━━━ Source document ━━━
[Openmp-commits] [PATCH] D32321: [OpenMP] Optimized default kernel launch parameters in CUDA plugin

Fri Apr 21 17:12:05 PDT 2017

arpith-jacob added a comment.

Hi Jonas,

The numbers are based on my testing of the Rodinia benchmark on k40m.

We don't have a working compiler on Pascal as yet (many of the omptests fail on Pascal) so I have not benchmarked on that GPU.  Our compiler exposes a bug in the CUDA toolkit that is being fixed.  It is possible that 1024 threads perform better on Pascal (these are of course heuristics) so we should extend the functionality here once Pascal support is added to the compiler/runtime.
━━━ Data listing ━━━
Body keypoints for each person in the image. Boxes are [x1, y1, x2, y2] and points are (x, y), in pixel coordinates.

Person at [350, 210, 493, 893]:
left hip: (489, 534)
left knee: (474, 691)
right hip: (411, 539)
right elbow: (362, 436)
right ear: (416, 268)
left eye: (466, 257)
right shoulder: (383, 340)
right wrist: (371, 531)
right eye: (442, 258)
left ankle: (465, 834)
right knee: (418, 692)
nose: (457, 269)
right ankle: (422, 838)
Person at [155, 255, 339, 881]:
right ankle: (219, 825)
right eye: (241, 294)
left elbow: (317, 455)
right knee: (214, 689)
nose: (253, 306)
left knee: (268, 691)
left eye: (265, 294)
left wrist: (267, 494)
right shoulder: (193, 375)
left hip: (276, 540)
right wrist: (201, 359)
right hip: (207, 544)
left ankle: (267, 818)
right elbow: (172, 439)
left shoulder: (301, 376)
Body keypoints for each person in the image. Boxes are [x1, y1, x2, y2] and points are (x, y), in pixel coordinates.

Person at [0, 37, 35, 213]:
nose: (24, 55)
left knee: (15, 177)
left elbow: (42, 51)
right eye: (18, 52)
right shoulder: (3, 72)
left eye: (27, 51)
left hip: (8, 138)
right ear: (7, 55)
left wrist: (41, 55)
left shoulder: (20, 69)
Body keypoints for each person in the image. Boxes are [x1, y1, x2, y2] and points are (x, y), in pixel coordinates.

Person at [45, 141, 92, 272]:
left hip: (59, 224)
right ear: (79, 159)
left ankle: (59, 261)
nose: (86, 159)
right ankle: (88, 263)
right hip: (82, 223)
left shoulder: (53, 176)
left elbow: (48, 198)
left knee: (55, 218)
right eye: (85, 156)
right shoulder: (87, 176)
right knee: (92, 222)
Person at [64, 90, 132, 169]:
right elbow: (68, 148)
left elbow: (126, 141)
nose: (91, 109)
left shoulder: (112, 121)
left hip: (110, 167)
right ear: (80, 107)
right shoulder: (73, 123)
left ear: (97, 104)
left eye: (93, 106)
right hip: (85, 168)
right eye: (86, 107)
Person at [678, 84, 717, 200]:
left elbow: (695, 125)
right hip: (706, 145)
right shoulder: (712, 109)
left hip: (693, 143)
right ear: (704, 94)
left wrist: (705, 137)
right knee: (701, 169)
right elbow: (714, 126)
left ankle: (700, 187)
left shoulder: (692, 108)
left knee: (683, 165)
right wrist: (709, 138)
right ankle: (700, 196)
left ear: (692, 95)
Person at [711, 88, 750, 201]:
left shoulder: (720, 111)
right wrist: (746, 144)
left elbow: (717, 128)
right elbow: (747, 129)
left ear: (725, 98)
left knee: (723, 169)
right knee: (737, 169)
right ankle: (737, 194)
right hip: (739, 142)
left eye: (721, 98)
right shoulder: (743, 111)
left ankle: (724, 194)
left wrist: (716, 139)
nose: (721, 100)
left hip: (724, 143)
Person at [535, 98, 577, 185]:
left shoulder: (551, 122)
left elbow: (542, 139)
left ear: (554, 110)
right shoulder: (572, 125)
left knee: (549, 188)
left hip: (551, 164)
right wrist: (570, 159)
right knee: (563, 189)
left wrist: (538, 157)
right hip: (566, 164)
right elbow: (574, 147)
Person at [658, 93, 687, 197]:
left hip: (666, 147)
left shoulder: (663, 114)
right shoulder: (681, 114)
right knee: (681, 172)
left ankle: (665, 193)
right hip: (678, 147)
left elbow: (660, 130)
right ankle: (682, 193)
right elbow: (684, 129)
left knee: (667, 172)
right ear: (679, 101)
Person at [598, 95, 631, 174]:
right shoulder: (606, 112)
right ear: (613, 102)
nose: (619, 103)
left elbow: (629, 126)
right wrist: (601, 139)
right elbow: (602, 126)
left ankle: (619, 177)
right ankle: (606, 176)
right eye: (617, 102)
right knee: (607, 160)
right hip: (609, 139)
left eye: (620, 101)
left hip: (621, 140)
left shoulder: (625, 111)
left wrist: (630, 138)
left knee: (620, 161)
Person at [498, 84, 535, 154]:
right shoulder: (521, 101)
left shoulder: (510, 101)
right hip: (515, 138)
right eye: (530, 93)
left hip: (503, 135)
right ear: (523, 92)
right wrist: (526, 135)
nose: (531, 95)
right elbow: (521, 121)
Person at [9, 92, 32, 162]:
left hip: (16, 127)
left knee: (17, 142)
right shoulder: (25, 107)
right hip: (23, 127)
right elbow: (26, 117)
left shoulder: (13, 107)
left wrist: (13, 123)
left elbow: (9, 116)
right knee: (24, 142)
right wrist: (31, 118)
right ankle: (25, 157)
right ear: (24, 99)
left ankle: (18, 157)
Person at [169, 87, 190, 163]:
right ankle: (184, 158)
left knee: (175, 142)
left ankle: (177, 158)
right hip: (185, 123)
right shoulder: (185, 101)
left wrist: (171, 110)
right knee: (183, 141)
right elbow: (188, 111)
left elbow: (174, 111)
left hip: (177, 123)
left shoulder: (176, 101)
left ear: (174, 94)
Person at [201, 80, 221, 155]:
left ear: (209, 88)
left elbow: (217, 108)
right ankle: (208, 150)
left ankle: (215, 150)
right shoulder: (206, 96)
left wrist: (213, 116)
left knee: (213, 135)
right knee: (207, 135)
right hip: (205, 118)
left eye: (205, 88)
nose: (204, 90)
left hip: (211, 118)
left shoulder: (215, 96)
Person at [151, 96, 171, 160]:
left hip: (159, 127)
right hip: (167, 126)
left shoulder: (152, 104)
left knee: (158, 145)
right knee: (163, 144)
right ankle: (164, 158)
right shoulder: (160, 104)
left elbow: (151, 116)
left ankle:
━━━
— Exercise 1 —
Say whether each statement agrees with the patch comment above. Answer yes or no for each, and quote the words of the patch comment that decide it.
(a) The numbers come from testing the Rodinia benchmark on a k40m.
(b) The writer has benchmarked the compiler on Pascal.
(c) The bug that the compiler exposes lies in the CUDA toolkit.
— Exercise 2 —
According to the patch comment above, why has the writer not benchmarked on Pascal? Answer in one to three sentences.
— Exercise 3 —
Continue the patch comment on default kernel launch parameters from its last sentence.

— Task answer 1 —
(a) Yes: "The numbers are based on my testing of the Rodinia benchmark on k40m."
(b) No: "so I have not benchmarked on that GPU."
(c) Yes: "Our compiler exposes a bug in the CUDA toolkit that is being fixed."

— Task answer 2 —
There is not yet a working compiler on Pascal, and many of the omptests fail on that GPU. The compiler also exposes a bug in the CUDA toolkit that is still being fixed.

— Task answer 3 —
================
Comment at: libomptarget/plugins/cuda/src/rtl.cpp:622-624
+      } else {
+        cudaBlocksPerGrid = loop_tripcount;
+      }
----------------
Hahnfeld wrote:
> So each block executes one iteration? What is left for the threads in each block?
Correct.

This case is for the 'teams distribute' construct.  The assumption is that there is a nested parallel construct in which the threads within the block participate.  Example:

#pragma omp target teams distribute
for(...) {
  #pragma omp parallel for reduction(..)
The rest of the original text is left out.